Please print each entry below exactly as it stands, but without any pictures.

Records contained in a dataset
--------------------------------

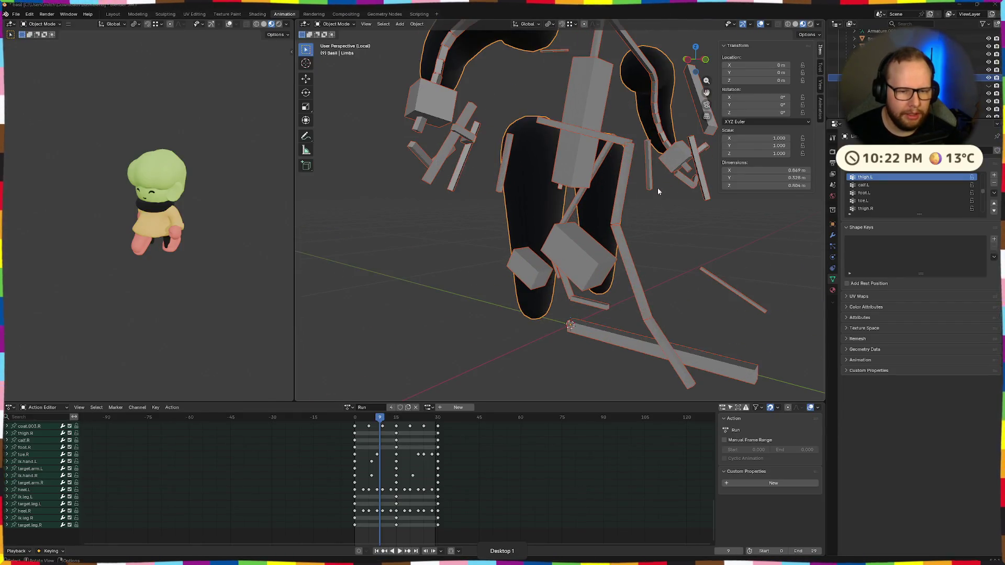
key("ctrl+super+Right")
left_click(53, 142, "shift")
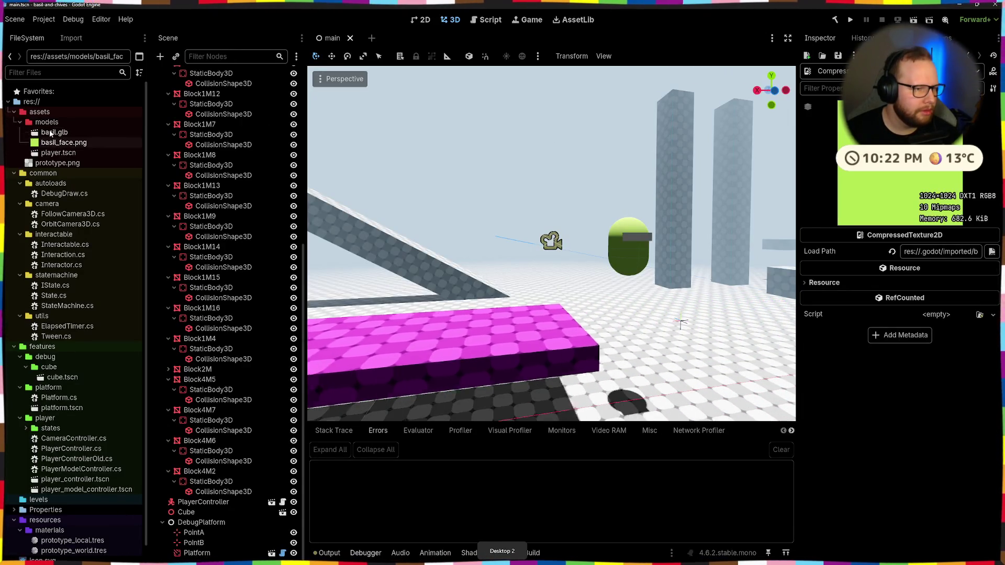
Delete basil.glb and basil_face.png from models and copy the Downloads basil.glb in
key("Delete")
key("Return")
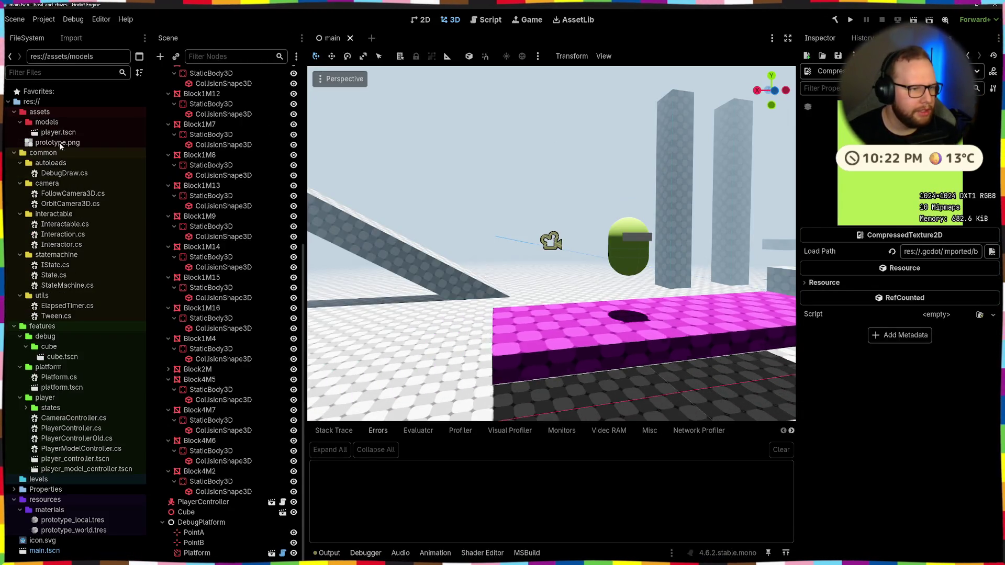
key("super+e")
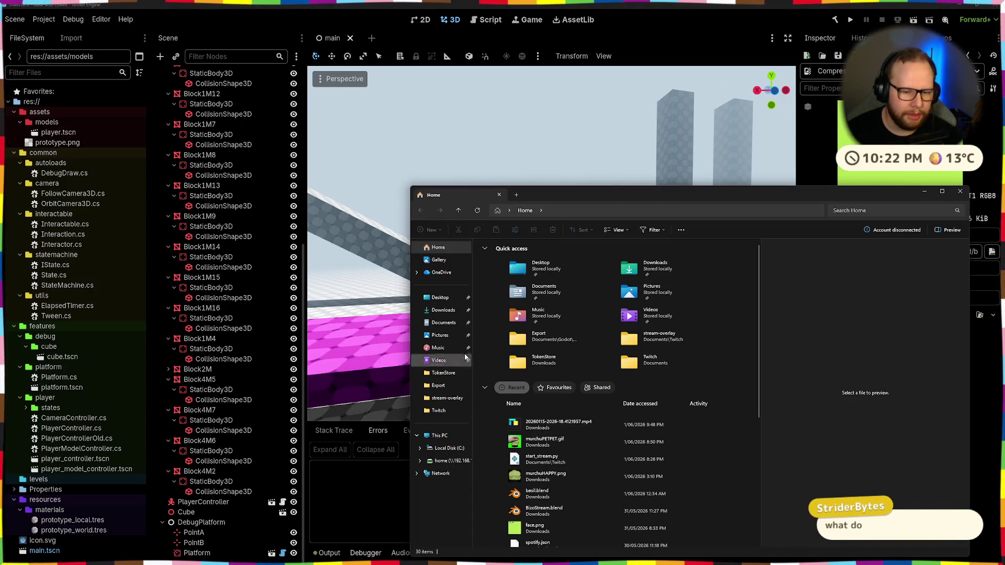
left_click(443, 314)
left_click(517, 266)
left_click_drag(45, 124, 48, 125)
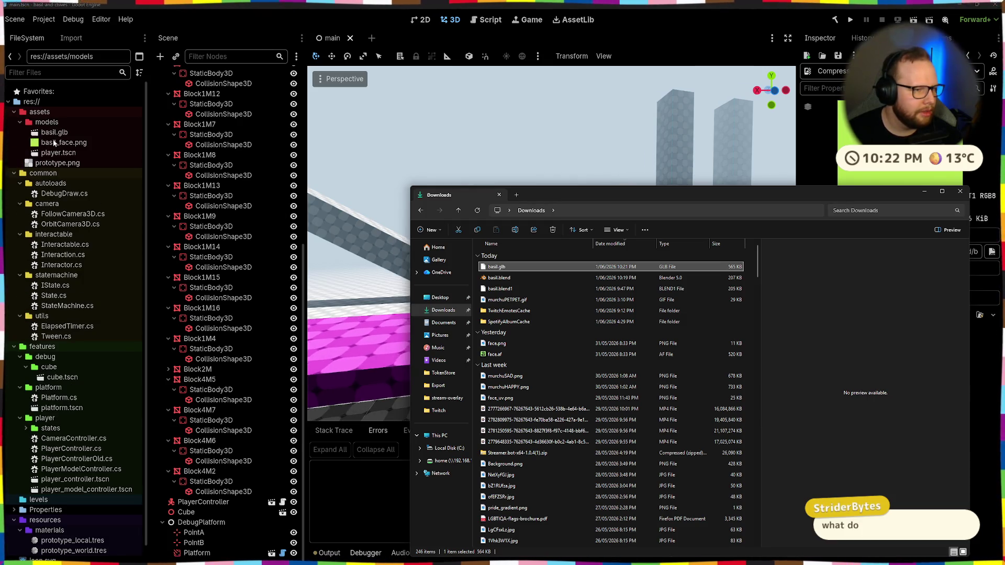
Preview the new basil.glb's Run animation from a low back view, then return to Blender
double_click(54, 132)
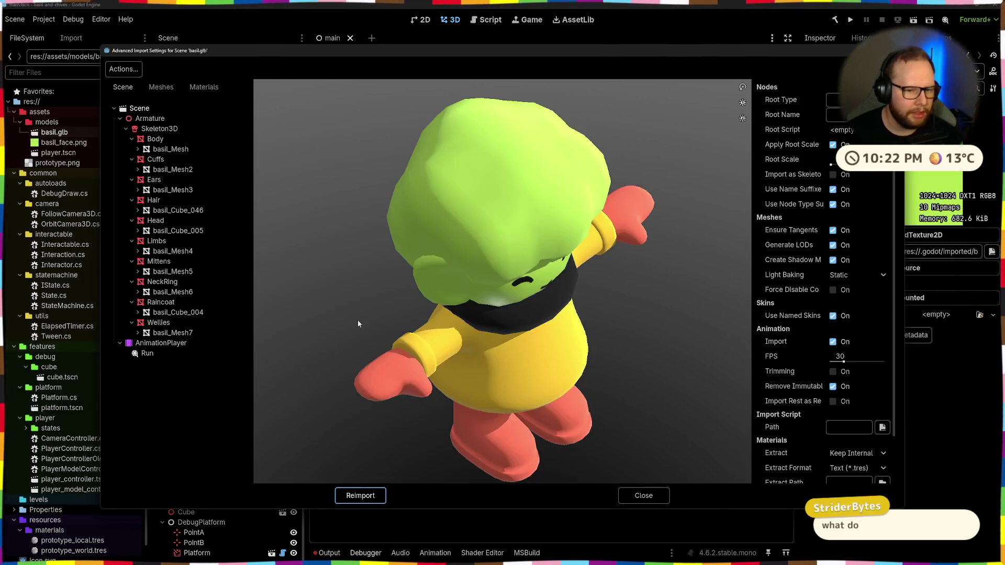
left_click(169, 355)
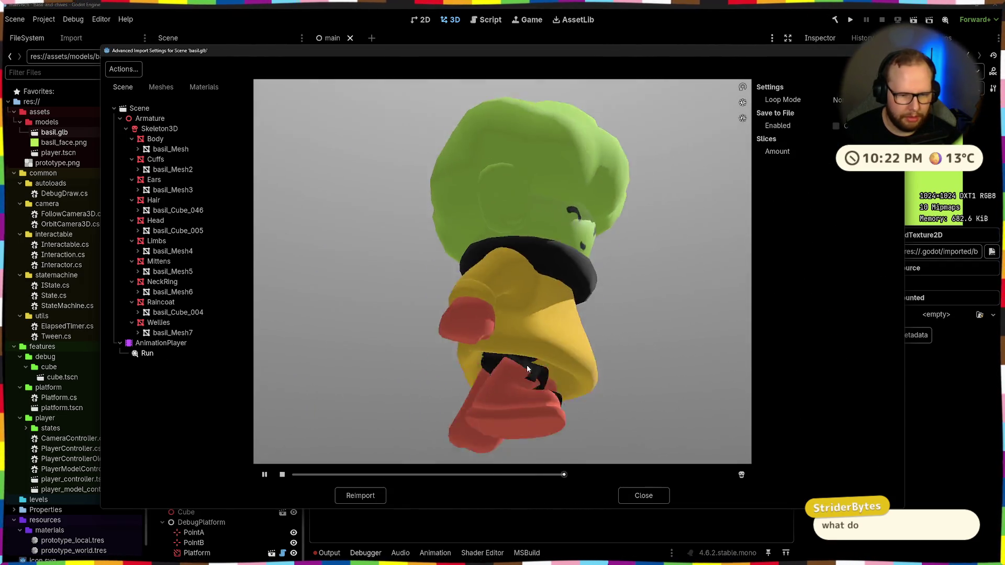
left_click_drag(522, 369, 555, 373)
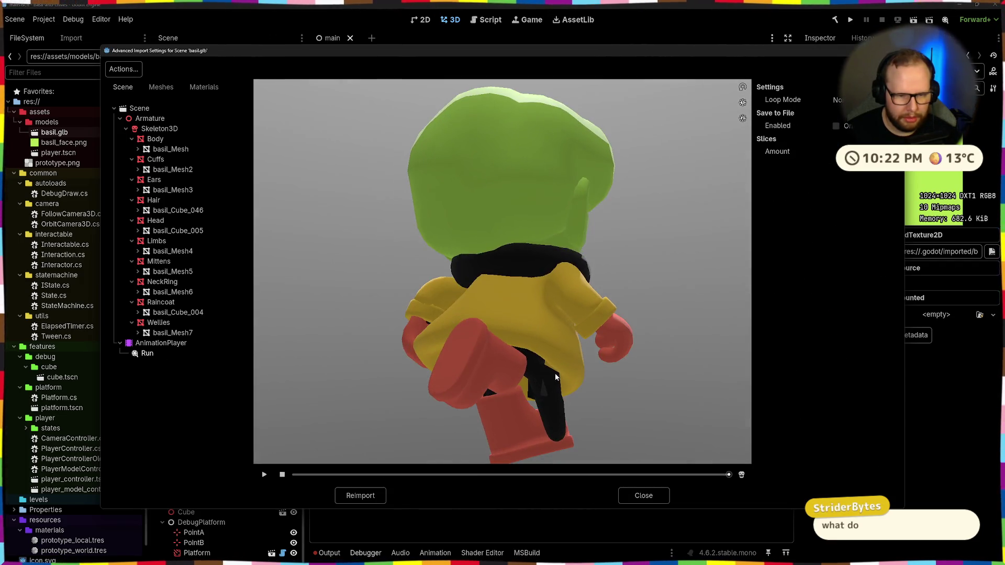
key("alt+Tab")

--------------------------------

* OUTPUT OF THE TASK:
key("ctrl+super+Right")
left_click(53, 142, "shift")
Delete basil.glb and basil_face.png from models and copy the Downloads basil.glb in
key("Delete")
key("Return")
key("super+e")
left_click(443, 314)
left_click(517, 266)
left_click_drag(45, 124, 48, 125)
Preview the new basil.glb's Run animation from a low back view, then return to Blender
double_click(54, 132)
left_click(169, 355)
left_click_drag(522, 369, 555, 373)
key("alt+Tab")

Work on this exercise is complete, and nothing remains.